We reported yesterday on the case of Paul Chambers, the man who tweeted a joke about blowing Robin Hood airport up when bad weather threatened to disrupt his travel plans back in January.
He tweeted: “Crap! Robin Hood airport is closed. You’ve got a week and a bit to get your shit together otherwise I’m blowing the airport sky high!!”
Back in May, he was convicted of “sending a menacing message”, fined and lost his job over the affair. His appeal went to court yesterday, but was turned down by the judge.
Many folks have come out in support of Chambers, however, including Twitter mega-personality Stephen Fry, who actually offered to pay his fine and costs. In another tweet, Fry called it a “ludicrous court decision.”
The Guardian highlighted other high profile comedians who attacked the decision, too.

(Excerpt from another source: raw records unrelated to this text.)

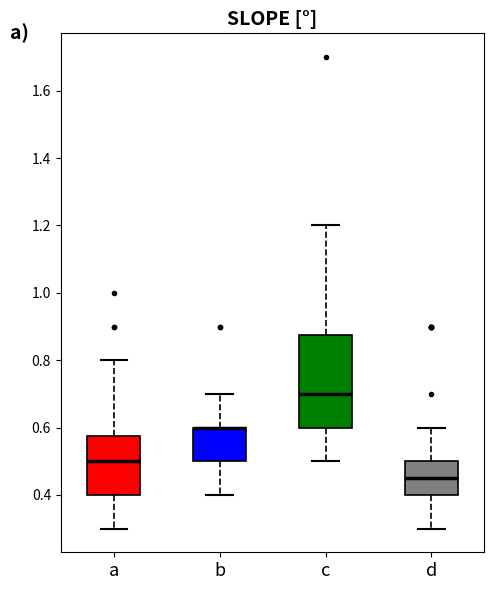

Reading left to right, transcribe this box plot: for each box, give where its median line is, the range the box spans, and where its two whiskers end, as read against the y-axis. The values are not printed on the chart, so give them approximately, as read against the axis.

a: median 0.50, box 0.40 to 0.58, whiskers 0.30 to 0.80
b: median 0.60 (drawn on the box's upper edge), box 0.50 to 0.60, whiskers 0.40 to 0.70
c: median 0.70, box 0.60 to 0.88, whiskers 0.50 to 1.20
d: median 0.46, box 0.40 to 0.50, whiskers 0.30 to 0.60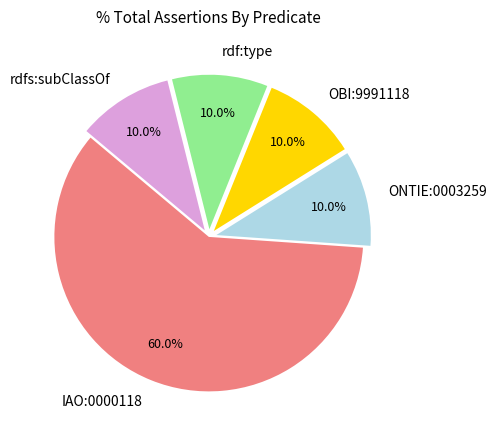

To the nearest percent, what is the combined percentage of ONTIE:0003259 and IAO:0000118?

70%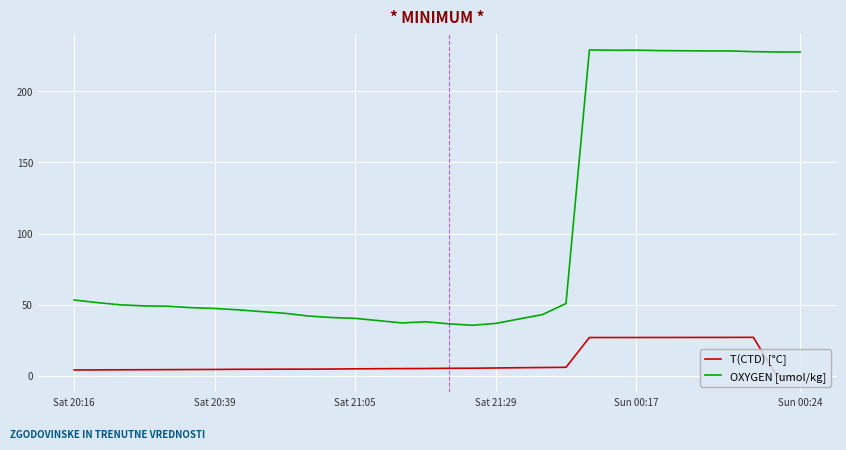

Rank the series by their average value, from lowest to highest.

T(CTD) [°C], OXYGEN [umol/kg]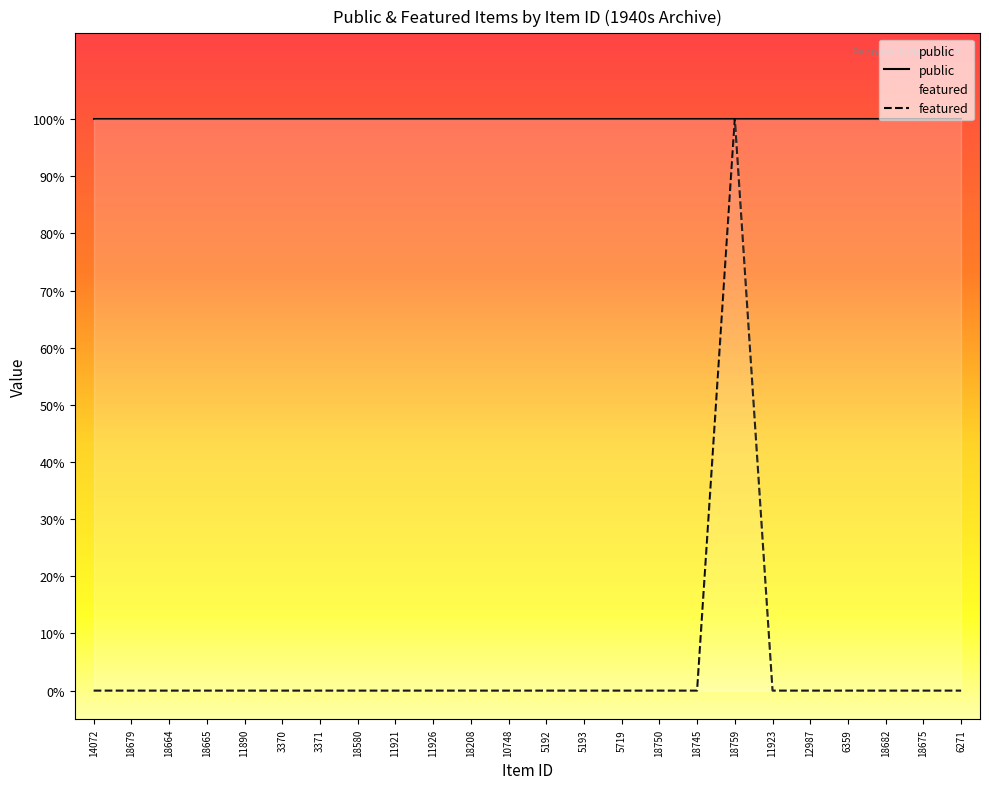

True or false: the data has more than 2 interior local peaks.

False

Dara O’Briain called it “a victory for crushing literalism and scare-mongering by the judiciary. Horrible.”
David Mitchell tweeted that the episode was “a disgrace. He’s being punished for flippancy,” and then added, “Flippancy is important.”
A Twitter Joke Trial Fund account has been set up, and apparently donations flooded in. Yesterday evening, the account tweeted: “The extra costs of £2,000 have been covered in less than an hour, you people are extraordinary.”
It also pointed out that the #twitterjoketrial channel had become the number two trending topic worldwide last night. Furthermore, BBC Breakfast was talking about the topic this morning, in a discussion entitled: “When does a joke stop being a joke?”
An iPetition has also been set up, which you can sign if you “do not consider @pauljchambers tweet to be ‘obviously menacing.’”
That’s a reference to what the appeal judge concluded, which according to the petition was that his tweet was “menacing in its content and obviously so. It could not be more clear. Any ordinary person reading this would see it in that way and be alarmed.”
No, not really. An ordinary person would clearly see it as a joke (the tone and exclamation marks are little clues), and thus far 1,000 ordinary people have signed the petition to make this clear. We’d imagine that number will increase considerably as the day progresses.
As Brian Turner pointed out in his TechWatch article on this yesterday, if John Betjeman had wrote “come friendly bombs and fall on Slough, it isn’t fit for people now” nowadays he would be up on a terrorism charge, instead of being made Poet Laureate.